Many of the auctions in this area were run by Raine and Horne Wetherill Park, whose selling principal, Sam Ruisi, said his pricing guides were “based on live market conditions, buyer feedback, and vendor instructions, not hindsight”.
Ruisi declined to explain why he estimated a four-bedroom duplex on Green Avenue in Smithfield would sell for $800,000, after he sold the four-bedroom duplex next door for $1,045,000 three months earlier.
The former property sold in May 2024 for $1,105,000, 38 per cent above the agent’s estimate.
“We look closely at comparable active listings, particularly those we’re competing with in the same marketplace,” Ruisi said. “This is a live market, not a closed-book exercise. In the event another agent lists a superior home with a lower guide to attract attention (which does happen quite often), we’re forced to factor that into our own pricing strategy, subject to our vendors’ instructions, to ensure our vendors stay competitive. Otherwise, we risk shutting out buyer traffic from the outset.”
The Herald does not suggest that Ruisi deliberately underestimated the price of this property.
In late June, auctioneer Mark King, who does not set prices, was chanting on the street during the sale of a three-bedroom house in south-western Sydney: “Ladies and gentlemen, look at the number of paddles in the crowd. You can see the demand.”
Twenty buyers registered to bid and were given a guide price of $900,000 in Mount Pritchard, a suburb in the Fairfield council area, where the median house price was $1.14 million in June. As the auction unfolded, King quipped that buyers must be “looking at this price and saying yes, please”.
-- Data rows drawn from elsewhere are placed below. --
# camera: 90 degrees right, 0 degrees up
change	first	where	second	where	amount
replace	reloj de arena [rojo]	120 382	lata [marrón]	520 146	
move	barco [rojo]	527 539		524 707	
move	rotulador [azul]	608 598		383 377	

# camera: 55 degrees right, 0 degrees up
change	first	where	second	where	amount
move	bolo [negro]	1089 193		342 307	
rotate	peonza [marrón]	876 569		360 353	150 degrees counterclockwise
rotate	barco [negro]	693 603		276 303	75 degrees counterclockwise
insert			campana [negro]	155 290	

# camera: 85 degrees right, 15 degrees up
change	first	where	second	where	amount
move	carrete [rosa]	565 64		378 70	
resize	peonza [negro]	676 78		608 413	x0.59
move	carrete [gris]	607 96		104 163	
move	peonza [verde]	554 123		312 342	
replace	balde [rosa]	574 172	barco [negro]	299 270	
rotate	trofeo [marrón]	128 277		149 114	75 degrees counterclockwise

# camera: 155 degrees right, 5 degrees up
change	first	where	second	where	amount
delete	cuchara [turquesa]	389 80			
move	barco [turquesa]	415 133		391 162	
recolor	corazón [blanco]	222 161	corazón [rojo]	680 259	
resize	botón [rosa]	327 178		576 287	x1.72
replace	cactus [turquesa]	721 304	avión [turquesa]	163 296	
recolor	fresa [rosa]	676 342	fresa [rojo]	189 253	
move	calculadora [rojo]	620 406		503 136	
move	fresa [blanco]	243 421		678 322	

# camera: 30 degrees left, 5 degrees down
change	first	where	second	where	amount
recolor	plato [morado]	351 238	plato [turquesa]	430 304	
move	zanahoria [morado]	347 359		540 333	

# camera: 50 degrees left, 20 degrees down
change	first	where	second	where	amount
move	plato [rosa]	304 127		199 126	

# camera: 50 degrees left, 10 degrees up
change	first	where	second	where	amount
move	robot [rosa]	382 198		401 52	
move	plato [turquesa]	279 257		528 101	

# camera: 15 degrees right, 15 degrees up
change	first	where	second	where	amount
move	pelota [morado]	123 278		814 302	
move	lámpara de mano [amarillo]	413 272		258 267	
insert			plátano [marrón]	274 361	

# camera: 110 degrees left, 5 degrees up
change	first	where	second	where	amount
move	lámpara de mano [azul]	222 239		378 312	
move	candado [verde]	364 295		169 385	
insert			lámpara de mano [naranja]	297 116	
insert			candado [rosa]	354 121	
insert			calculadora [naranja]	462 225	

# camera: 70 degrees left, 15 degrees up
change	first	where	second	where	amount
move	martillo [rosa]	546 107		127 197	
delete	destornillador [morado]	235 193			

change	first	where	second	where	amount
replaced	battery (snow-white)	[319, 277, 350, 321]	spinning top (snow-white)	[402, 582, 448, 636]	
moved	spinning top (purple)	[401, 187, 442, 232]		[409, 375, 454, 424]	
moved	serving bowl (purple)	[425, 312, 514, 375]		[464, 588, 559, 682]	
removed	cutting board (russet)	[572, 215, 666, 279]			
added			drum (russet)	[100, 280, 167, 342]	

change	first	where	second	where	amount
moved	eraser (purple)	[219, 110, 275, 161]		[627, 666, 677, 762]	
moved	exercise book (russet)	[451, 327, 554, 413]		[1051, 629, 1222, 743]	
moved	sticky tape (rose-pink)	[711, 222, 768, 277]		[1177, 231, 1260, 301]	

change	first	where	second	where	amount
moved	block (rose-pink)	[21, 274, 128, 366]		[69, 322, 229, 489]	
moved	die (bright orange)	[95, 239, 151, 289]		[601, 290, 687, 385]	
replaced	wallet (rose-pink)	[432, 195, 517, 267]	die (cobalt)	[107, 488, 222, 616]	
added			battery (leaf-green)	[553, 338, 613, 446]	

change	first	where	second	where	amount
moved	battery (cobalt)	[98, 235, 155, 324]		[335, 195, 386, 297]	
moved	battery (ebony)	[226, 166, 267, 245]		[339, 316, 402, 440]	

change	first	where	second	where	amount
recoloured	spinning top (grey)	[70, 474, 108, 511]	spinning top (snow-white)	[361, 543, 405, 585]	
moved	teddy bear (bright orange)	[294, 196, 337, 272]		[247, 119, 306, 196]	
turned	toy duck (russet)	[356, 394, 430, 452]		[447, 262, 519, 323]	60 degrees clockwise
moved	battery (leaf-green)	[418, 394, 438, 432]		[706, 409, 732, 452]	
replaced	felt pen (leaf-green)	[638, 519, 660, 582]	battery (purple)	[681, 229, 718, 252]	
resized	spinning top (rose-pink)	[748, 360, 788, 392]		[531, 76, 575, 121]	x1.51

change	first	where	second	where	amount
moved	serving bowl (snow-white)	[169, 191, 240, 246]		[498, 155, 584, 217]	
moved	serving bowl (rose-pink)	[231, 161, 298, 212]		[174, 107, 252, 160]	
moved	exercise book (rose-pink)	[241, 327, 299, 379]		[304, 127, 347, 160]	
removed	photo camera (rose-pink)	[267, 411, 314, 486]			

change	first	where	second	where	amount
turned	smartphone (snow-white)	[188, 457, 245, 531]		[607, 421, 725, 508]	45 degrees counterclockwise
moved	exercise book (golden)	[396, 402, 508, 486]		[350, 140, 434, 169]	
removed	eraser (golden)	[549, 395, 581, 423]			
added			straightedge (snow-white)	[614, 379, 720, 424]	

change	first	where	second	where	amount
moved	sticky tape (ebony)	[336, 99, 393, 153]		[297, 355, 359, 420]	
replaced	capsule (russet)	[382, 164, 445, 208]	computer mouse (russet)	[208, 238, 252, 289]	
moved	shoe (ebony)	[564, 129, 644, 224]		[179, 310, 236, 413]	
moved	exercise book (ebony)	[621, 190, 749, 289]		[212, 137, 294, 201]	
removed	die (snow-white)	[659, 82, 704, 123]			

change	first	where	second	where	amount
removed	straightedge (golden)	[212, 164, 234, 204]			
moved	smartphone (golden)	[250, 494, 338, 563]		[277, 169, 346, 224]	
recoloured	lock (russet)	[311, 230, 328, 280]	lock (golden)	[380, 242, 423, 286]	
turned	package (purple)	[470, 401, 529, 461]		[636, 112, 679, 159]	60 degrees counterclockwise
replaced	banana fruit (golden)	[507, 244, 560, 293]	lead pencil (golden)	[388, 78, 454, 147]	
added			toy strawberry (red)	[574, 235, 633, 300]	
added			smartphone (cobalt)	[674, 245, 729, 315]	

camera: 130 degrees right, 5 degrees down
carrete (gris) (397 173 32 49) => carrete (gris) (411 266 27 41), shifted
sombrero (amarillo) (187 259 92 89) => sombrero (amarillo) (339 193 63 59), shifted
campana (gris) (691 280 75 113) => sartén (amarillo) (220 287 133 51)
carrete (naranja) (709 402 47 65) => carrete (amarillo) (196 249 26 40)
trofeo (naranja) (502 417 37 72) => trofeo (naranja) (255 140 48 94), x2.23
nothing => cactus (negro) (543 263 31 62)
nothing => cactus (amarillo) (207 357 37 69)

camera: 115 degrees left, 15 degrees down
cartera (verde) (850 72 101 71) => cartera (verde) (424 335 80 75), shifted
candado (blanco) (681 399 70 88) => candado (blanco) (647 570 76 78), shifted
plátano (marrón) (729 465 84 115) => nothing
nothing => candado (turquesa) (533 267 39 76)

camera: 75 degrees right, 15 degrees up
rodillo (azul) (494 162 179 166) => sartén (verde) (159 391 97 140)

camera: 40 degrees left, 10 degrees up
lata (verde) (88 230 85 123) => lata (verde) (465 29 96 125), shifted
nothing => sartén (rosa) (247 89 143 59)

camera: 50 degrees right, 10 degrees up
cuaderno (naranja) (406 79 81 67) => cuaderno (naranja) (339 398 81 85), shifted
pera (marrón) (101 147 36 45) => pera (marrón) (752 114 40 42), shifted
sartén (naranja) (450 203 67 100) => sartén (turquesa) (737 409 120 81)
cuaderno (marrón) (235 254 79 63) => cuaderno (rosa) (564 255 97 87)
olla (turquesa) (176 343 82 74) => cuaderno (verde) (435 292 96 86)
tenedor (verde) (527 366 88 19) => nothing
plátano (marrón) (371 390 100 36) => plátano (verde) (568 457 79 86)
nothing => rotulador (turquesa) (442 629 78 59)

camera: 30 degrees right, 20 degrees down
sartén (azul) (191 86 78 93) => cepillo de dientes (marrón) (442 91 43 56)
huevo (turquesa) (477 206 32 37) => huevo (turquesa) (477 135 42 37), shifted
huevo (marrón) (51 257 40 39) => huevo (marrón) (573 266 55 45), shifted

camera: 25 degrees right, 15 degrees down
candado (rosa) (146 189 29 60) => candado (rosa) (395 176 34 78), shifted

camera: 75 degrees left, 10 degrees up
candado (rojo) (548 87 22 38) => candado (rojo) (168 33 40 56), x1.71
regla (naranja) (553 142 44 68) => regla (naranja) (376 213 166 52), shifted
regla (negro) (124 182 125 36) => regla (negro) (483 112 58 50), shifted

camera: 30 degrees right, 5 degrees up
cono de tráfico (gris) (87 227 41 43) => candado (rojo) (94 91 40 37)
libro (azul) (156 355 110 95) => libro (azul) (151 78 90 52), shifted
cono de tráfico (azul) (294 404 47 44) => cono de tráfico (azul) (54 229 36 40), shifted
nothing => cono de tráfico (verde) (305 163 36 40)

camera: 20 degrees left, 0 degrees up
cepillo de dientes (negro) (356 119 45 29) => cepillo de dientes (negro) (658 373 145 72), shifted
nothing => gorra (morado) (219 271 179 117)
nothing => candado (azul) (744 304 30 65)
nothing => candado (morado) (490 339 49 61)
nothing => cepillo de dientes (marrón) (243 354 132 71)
But they weren’t pleased as bidding soared 32 per cent above the guide before the home was officially offered to the market at $1,190,000 and sold for $1,193,000.
Fairfield is one of Sydney’s most affordable council areas: it’s also home to the largest and most consistent gaps between an agent’s price guide and the sale price, with the average gap across 227 auctions of 23 per cent.
Several buyers’ agents singled out western Sydney as an underquoting hotspot because prices are lower and more first-time buyers, migrants and upsizers are being pushed west, meaning agents can capitalise on strong demand to lure large crowds to auctions.
“If you’re talking about where people are being impacted the most, middle-income earners are more likely to be hit and it’s going to be mostly those in western Sydney,” a buyers agent, who asked not to be named due to industry relationships, said.
The areas where prices fell closest to the guide (less than 6 per cent above) were Mosman, Manly, Chatswood, Neutral Bay and Parramatta. Median house and unit prices fell in all these areas, except Mosman, in the 12 months to June.
In Manly, Neutral Bay, and Parramatta, the sales tracked were overwhelmingly apartments, which tend to be underquoted less often because they’re easier to price due to comparable sales in the same building.
In a wealthy suburb like Mosman, where agents are reliant on repeat business, they won’t get away with underquoting, Kingsley Yates from The Agency North said.
“I’ve been in business here for 40 years, and it’s that repeat business that means I’m now selling for the kids of my original clients,” Yates said.
Ray White Mosman principal Geoff Smith said underquoting behaviour “catches up with you, and everyone around here talks about these things, so if you do start conducting your business like that, then you have about 12 months until you’re gone”.